At CD BioSciences, we recognize that navigating the landscape of herpesvirus (HHV)-related research can be complex. To support our clients in the pharmaceutical, biotech, and academic sectors, we have compiled answers to frequently asked questions regarding our services, products, technology platforms, and operational practices. This page is divided into general and technical categories for easier reference.
General FAQs
Q1: What does CD BioSciences specialize in?
A: CD BioSciences focuses exclusively on human herpesvirus (HHV)-related research, offering specialized products, services, and solutions tailored to the needs of drug developers, academic researchers, and biotech companies. We operate within the research and preclinical development stages and do not provide clinical-stage services or products for personal use.
Q2: Are your products and services available globally?
A: Yes. While our primary client base is located in North America and Europe, we provide global support and shipping for HHV research materials. All products are intended strictly for research use and are not available for individual or clinical application.

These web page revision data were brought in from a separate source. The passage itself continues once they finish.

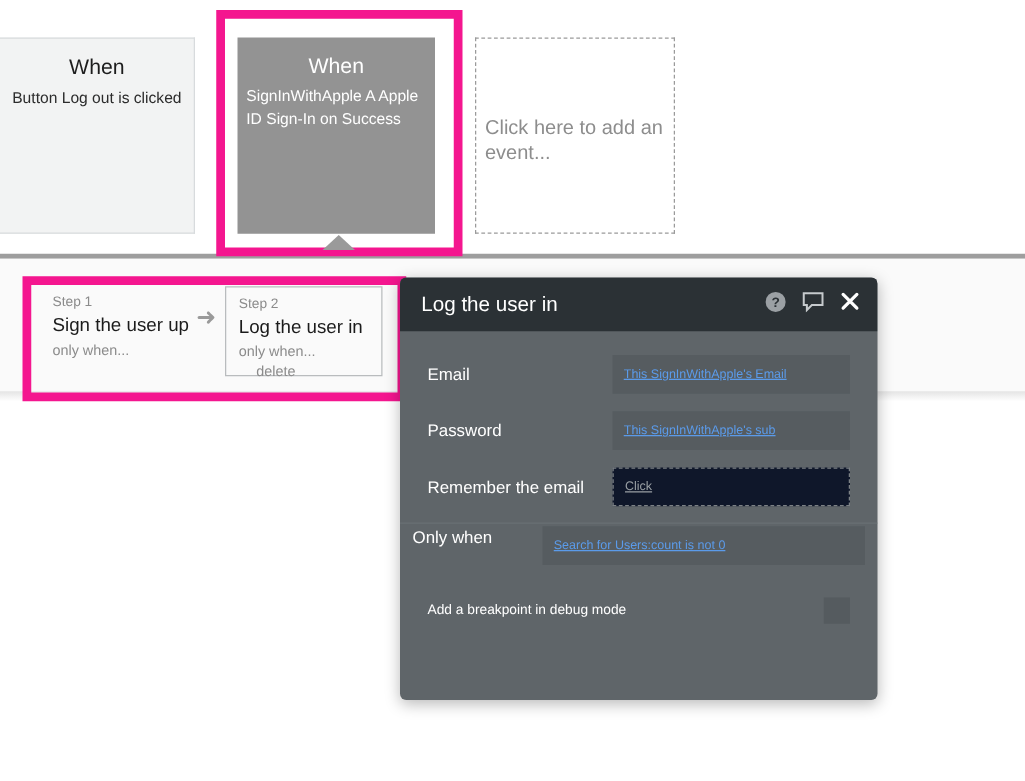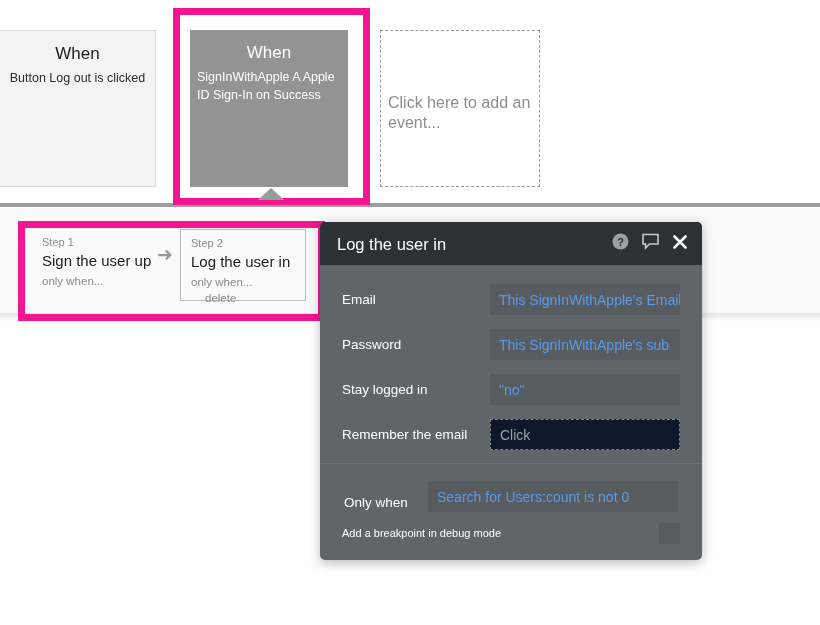--- a/index.html
+++ b/index.html
@@ -140,8 +140,8 @@
   .field-input {
     flex: 1; height: 31px; background: #565c60;
     display: flex; align-items: center; padding: 0 9px;
-    font-size: 14px; color: #5b9bea; line-height: 18px;
-    white-space: nowrap; overflow: hidden;
+    font-size: 10px; color: #5b9bea; line-height: 18px;
+    white-space: nowrap; overflow: hidden; text-decoration: underline;
   }
   .field-input.placeholder-box {
     border: 1px dashed #7b8084; background: #0f172a; color: #9aa0a4;

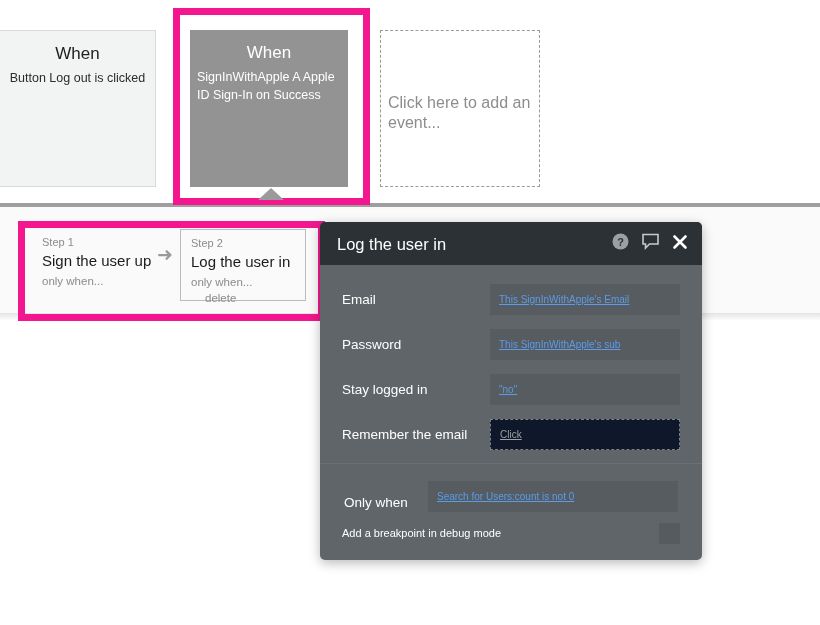--- a/index.html
+++ b/index.html
@@ -245,10 +245,6 @@
         <div class="field-input">This SignInWithApple's sub</div>
       </div>
 
-      <div class="field-row">
-        <div class="field-label">Stay logged in</div>
-        <div class="field-input">"no"</div>
-      </div>
 
       <div class="field-row">
         <div class="field-label">Remember the email</div>

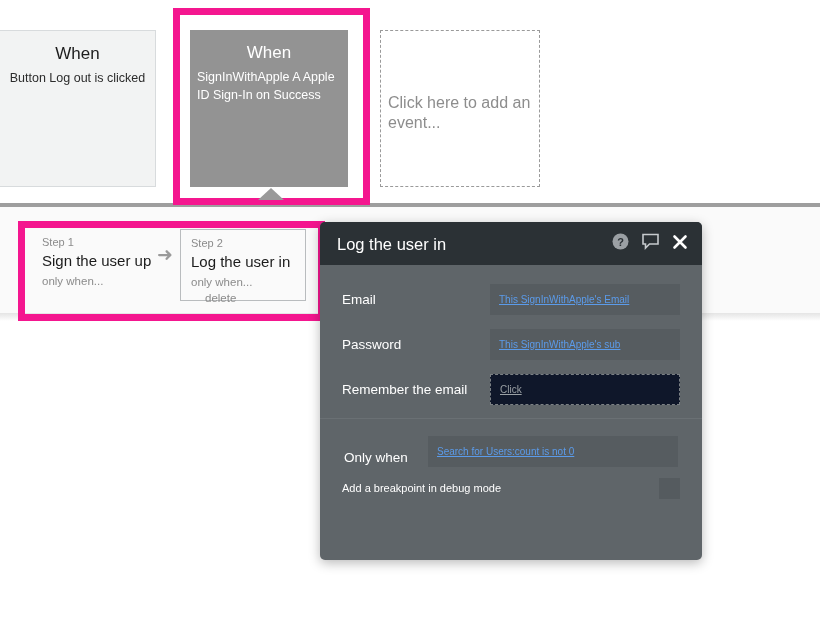--- a/index.html
+++ b/index.html
@@ -149,7 +149,7 @@
   .divider {
     height: 1px; background: #6a7074; margin: 6px 0 0 0;
   }
-  .row-onlywhen { display: flex; align-items: flex-end; height: 46px; padding: 0 24px; margin-top: 2px; }
+  .row-onlywhen { display: flex; align-items: flex-start; height: 46px; padding: 0 10px; margin-top: 2px; gap: 20px; }
   .row-onlywhen .field-label { width: 84px; }
   .row-breakpoint { display: flex; align-items: center; height: 42px; padding: 0 22px; }
   .row-breakpoint .bp-label { color: #ffffff; font-size: 11px; flex: 1; }

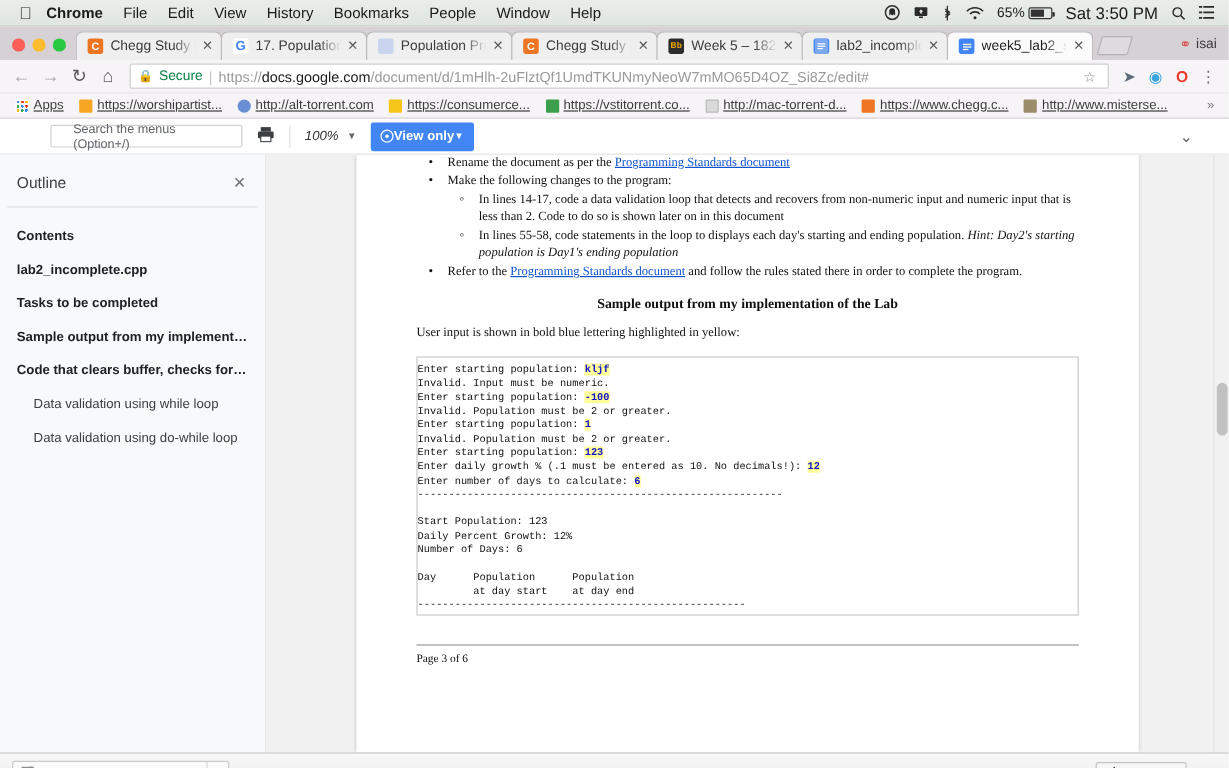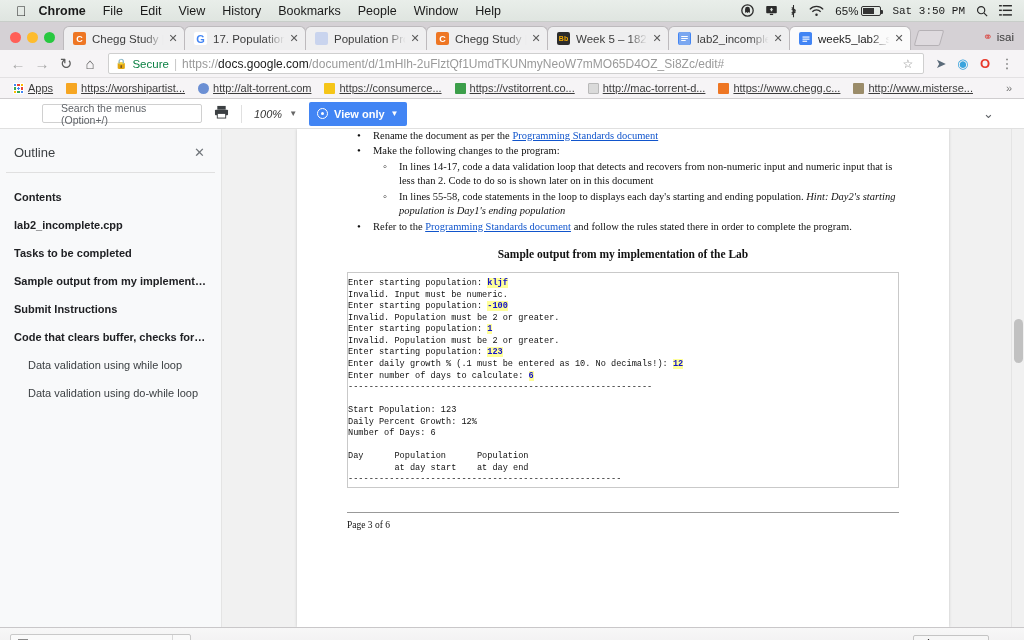--- a/index.html
+++ b/index.html
@@ -314,7 +314,7 @@
           <span class="batt-fill"></span>
         </span>
     </span>
-    <span style="font-size:11px;font-family:Liberation Mono, monospace;">Sat 3:50 PM</span>
+    <span style="font-size:14px;">Sat 3:50 PM</span>
     <span class="ic">
       <svg width="12" height="12" viewBox="0 0 14 14">
           <circle cx="6" cy="6" r="4.2" fill="none" stroke="#2b2b2b" stroke-width="1.4"></circle>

Q3: What types of clients do you serve?
A: Our clients include pharmaceutical companies, vaccine developers, academic research institutions, CROs, and biotechnology firms engaged in early-stage HHV research and development.
Q4: Can you develop custom assays or models for specific herpesviruses?
A: Absolutely. We offer customizable solutions across multiple HHV species—including HSV-1, HSV-2, VZV, CMV, EBV, and KSHV. Our platforms support virus engineering, infection modeling, latency establishment, and in vivo studies tailored to specific project goals.
Q5: Are your services compliant with regulatory expectations for preclinical research?
A: Yes. While we are not a GLP-certified facility, our preclinical study designs align with IND-enabling research expectations and are supported by robust documentation suitable for regulatory submissions when applicable.
Technical FAQs
Q1: What antiviral screening formats does CD BioSciences offer?
A: We provide high-throughput screening formats, including plaque reduction assays, cytopathic effect (CPE) inhibition assays, qPCR-based viral load quantification, and luciferase reporter assays. These are adapted for both wild-type and engineered herpesviruses.
2: Can I test my compound against drug-resistant HHV strains?
A: Yes. Our viral reagent collection includes resistant strains of HSV and CMV. We also provide engineered strains with specific polymerase or helicase-primase mutations for mechanistic or resistance profiling studies.
3: What controls are included in your antiviral screening assays?
A: Standard-of-care antivirals (e.g., acyclovir, ganciclovir, foscarnet) are included as positive controls. Cytotoxicity is evaluated using parallel cell viability assays to ensure selectivity index calculation.
4: Do you support MoA studies for lead compounds?
A: Yes. We offer mechanism-of-action (MoA) elucidation through time-of-addition studies, resistance passaging, biochemical assays targeting viral enzymes (e.g., polymerase, helicase), and viral entry inhibition assays.
5: How are viral titers quantified in in vivo studies?
A: Viral burden is quantified using qPCR, plaque assay, or luciferase imaging (if reporter viruses are used), depending on the virus type and model. We tailor the quantification method based on the study design and desired sensitivity.
Need More Help?
If your question is not listed above or if you need more in-depth consultation regarding your project, feel free to contact our scientific support team or explore our technology platforms and services overview pages for detailed information.
Why This FAQ Matters
By addressing the most common inquiries from our clients, we aim to foster transparency, build trust, and streamline the project onboarding process. Our commitment to scientific excellence, regulatory awareness, and herpesvirus specialization ensures that our partners receive the support they need at every step of their R&D pipeline.